Yesterday is still a bit of a blur, but I can say that I did meet Donnie Liverman from the Virginia-based Old World Laboratories (OWL) and saw the OWL Nano™ in real life at CES. The OWL Nano is the newest stereolithography (SL) 3D printer on the market and what it boasts over its competitors, like the FSL3D Pegasus Touch or the FormLabs Form1, is its nanoscale resolution.
As we approached the OWL booth, drawn in by the allusion to a cute animal, the first thing I noticed was the beautiful look of the machine. The OWL Nano looks like a prop designed by Stanley Kubrick for 2001: A Space Odyssey, but it’s no prop. It actually contains real sci-fact technology. As with all SL machines, this one zaps a laser beam at a vat of light-curable resin. The Nano’s light source, a “single strand laser beam”, is kept “just centimeters” close to the area that it’s zapping, allowing it to capture a resolution as fine as .1 micron. Not quite a nanometer (1 micron = 1000 nanometers), but the OWL machine has a resolution 250 times finer than that of FormLabs or FSL3D. The build volume is 6” x 6” x 8” (150 x 150 x 200 mm), compared with 4.9” x 4.9” x 6.5” (125 x 125 x 165mm) from FormLabs and a 7″ x 7″x 9″ (178 x 178 x 229mm) build area from FSL3D.
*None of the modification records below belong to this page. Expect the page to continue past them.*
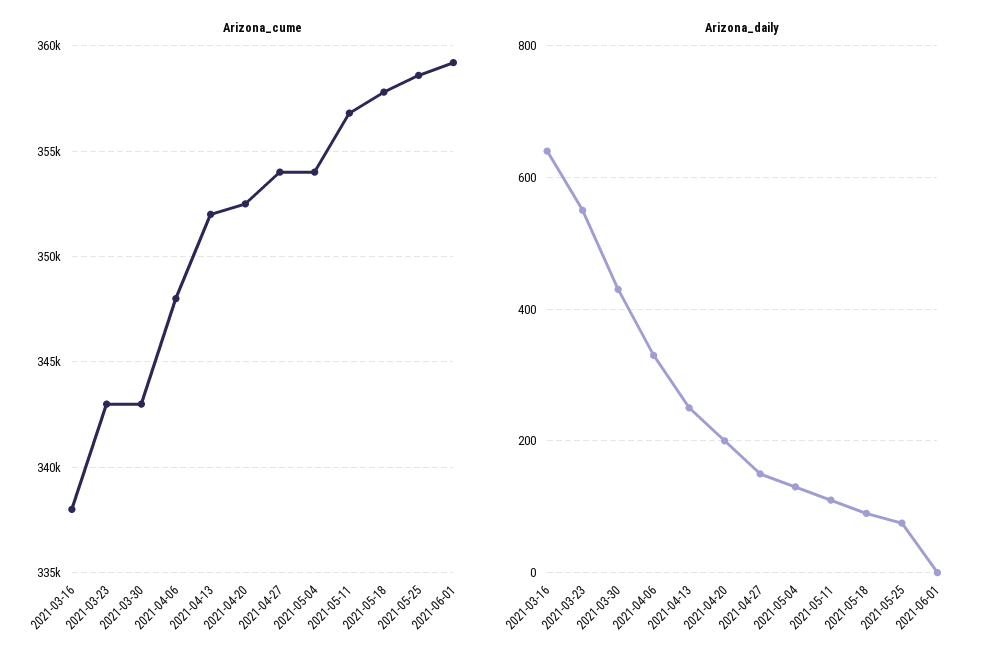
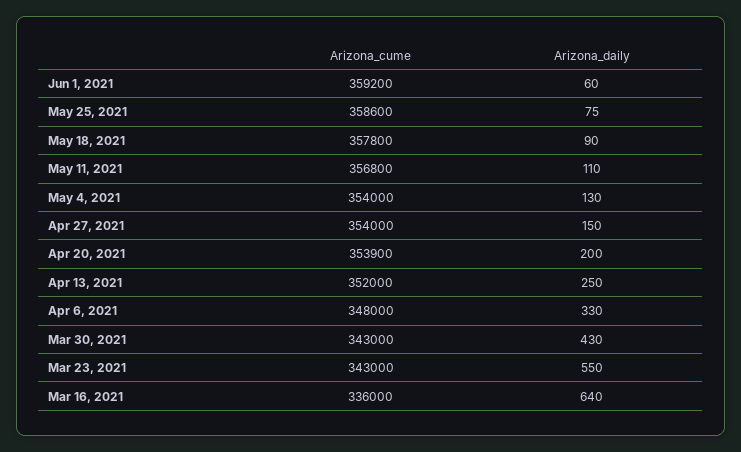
  {
    "Arizona_cume": {
-     "2021-03-16": 338000,
+     "2021-03-16": 336000,
      "2021-03-23": 343000,
      "2021-03-30": 343000,
      "2021-04-06": 348000,
      "2021-04-13": 352000,
-     "2021-04-20": 352500,
+     "2021-04-20": 353900,
      "2021-04-27": 354000,
      "2021-05-04": 354000,
      "2021-05-11": 356800,
      "2021-05-18": 357800,
      "2021-05-25": 358600,
      "2021-06-01": 359200
    },
    "Arizona_daily": {
      "2021-03-16": 640,
      "2021-03-23": 550,
      "2021-03-30": 430,
      "2021-04-06": 330,
      "2021-04-13": 250,
      "2021-04-20": 200,
      "2021-04-27": 150,
      "2021-05-04": 130,
      "2021-05-11": 110,
      "2021-05-18": 90,
      "2021-05-25": 75,
-     "2021-06-01": 0
+     "2021-06-01": 60
    }
  }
Donnie Liverman, in charge of the company’s sales, told me that the cost of the machine is $4,900. o, though it may be a bit pricier than the Form1 and Pegasus Touch, you’re paying for a much finer resolution. Plus, Donnie told me that they throw in a hefty, but sturdy, carrying case at that price. Having seen the prints up close and personal, I think it might well be worth the price. The series of DNA prints, that grew smaller and smaller, were so fine that they almost inspired the meltdown in the previous Fear and Loathing post, but it was starting to exceed six pages, so I had to cut it.
At CES, we saw four different desktop SL machines, none of which were from 3D Systems. After the lawsuit that took place between FormLabs/Kickstarter and 3DS, which FormLabs would not comment on, and the settlement that proceeded, I wonder if it’s become clear that other businesses are okay to go ahead and make their own stereolithography printers. If so, I feel like it’s evidence of the potential harmful impact that patents can have on the marketplace and development of new technologies. Without healthy competition, we might not have a company like OWL pushing the limits of print resolution in desktop SL machines.
 A word I just made up to represent the actualization of sci-fi concepts in this increasingly futuristic world. Ok, so I probably didn’t make it up. I’m sure someone else came up with it light years before me.